What to work on: Search the records below for the line containing "(756, 214) = (736, 296): alarm". Output that line and all later lines exactly; output nothing else.

Exercise material:
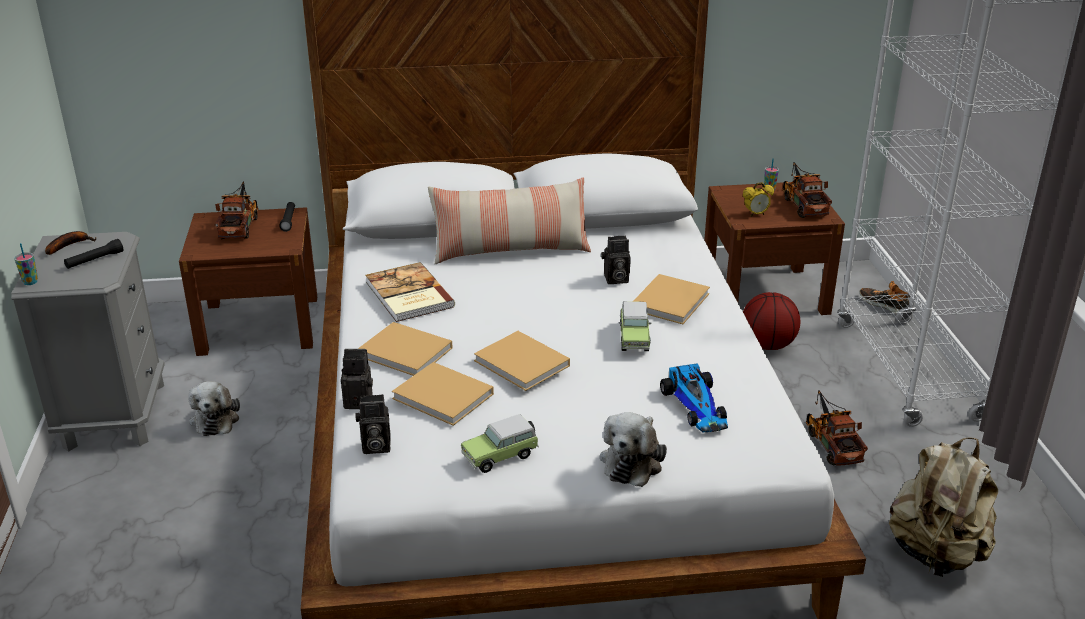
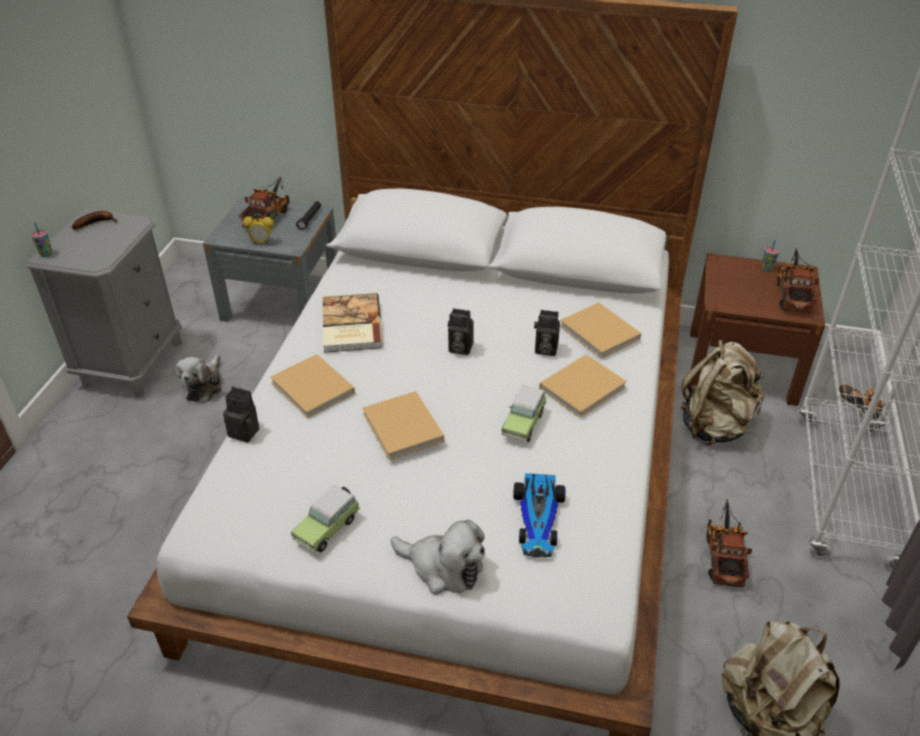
camera: 20 degrees right, 10 degrees up
(94, 260) = (105, 242): black flashlight -> none
(259, 325) = (282, 301): brown nightstand -> grey nightstand
(374, 446) = (227, 486): camera -> camera (459, 348)
(445, 397) = (314, 449): beige book -> beige book (601, 333)
(502, 456) = (328, 527): toy car -> toy car turned 45 degrees counterclockwise
(510, 250) = (468, 294): pillow -> none
(632, 461) = (442, 567): plush toy -> plush toy turned 105 degrees counterclockwise
(756, 214) = (736, 296): alarm clock -> alarm clock (261, 242)
(767, 345) = (715, 426): basketball -> beige backpack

Your solution:
(756, 214) = (736, 296): alarm clock -> alarm clock (261, 242)
(767, 345) = (715, 426): basketball -> beige backpack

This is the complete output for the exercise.